Le Haut Conseil à l'Egalité propose que toute image, représentation d'un·e mineur·e ou d'une personne dont l'aspect physique est celui d'un·e mineur·e à caractère pornographique soit interdite, quel que soit l'âge de la personne filmée. Il s'agit donc de supprimer de l'article 227-3 la phrase "sauf s'il est établi que cette personne était âgée de dix-huit ans au jour de la fixation et de l'enregistrement de l'image". PHAROS tire prétexte de façon contestable de cette phrase pour refuser de retirer des contenus pédopornographiques, arguant d'une présomption de majorité sur les contenus présents sur les plateformes pornographiques. Sur les quatre plus grandes plateformes pornographiques, les mots clefs sont là aussi éloquents : 138 750 vidéos avec le mot clef "daddy", 1 297 107 vidéos avec "teen", 139 196 vidéos avec le mot "écolière", 425 396 vidéos avec les mots "frère et sœur". Tandis que plus de 165 000 enfants sont victimes de pédocriminalité, ces contenus pédopornographiques normalisent et érotisent les crimes sexuels commis contre les mineur·es. La loi doit être claire : si l'intention est de représenter un·e mineur·e dans une vidéo pornographique, c'est de la pédopornographie.
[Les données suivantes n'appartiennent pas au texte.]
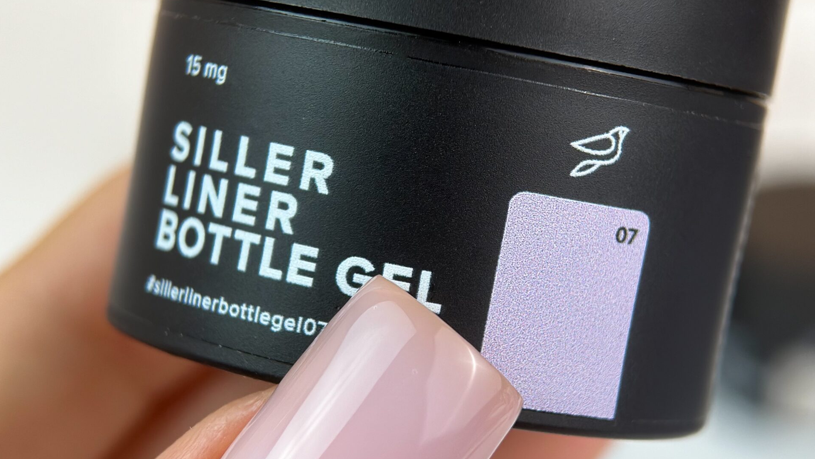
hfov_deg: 30.1
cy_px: 249
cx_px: 408
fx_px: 1513
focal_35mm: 70
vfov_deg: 17.2
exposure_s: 1/560
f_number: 1.8
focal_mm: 6.86
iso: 80
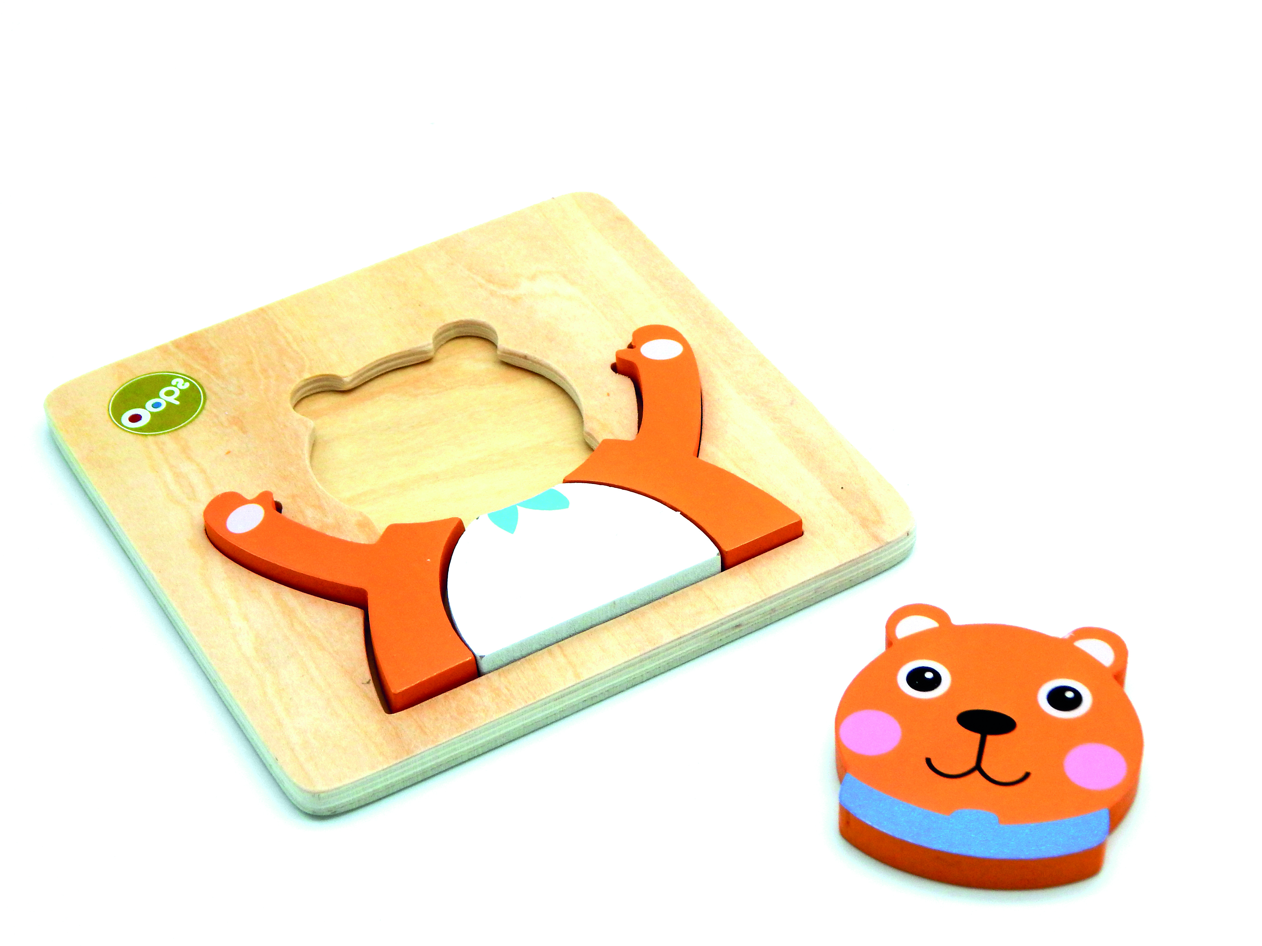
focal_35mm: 75
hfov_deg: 26.0
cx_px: 631
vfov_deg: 19.6
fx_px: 2734
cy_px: 473
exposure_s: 1/400
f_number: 4.2
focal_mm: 13.5
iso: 125
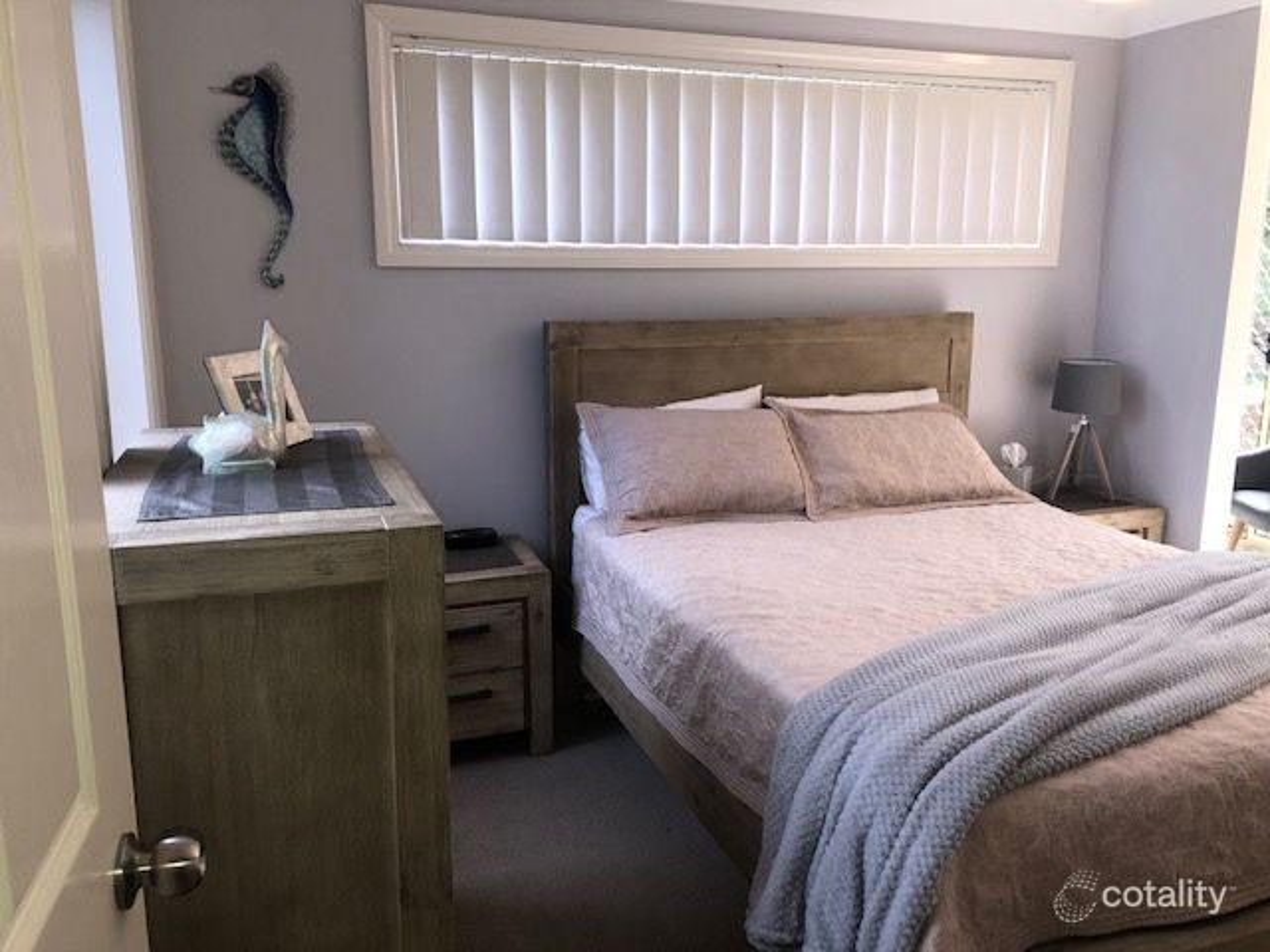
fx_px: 1027
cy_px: 476
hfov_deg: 63.4
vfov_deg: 49.7
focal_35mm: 28
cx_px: 635
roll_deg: -0.2
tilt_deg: -12.3
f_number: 1.8
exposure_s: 1/100
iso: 40
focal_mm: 3.99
Au-delà des violences extrêmes, une régulation d'ensemble du sexisme dans le numérique est aussi plus que jamais nécessaire. Les violences sont le produit d'un continuum. Or, en dehors de la pornographie, les contenus dégradants ou agressifs à l'égard des femmes se multiplient sur Internet. Il faut responsabiliser les plateformes. Le Haut Conseil à l'Egalité souhaite obliger, dans un premier temps, les plateformes à mesurer le sexisme de leurs contenus les plus vus en France grâce à une batterie d'indicateurs (ou à un outil algorithmique) et à rendre les résultats publics chaque année. Cette obligation de moyens serait mise en place en concertation avec l'Arcom et contrôlée par cette autorité de régulation.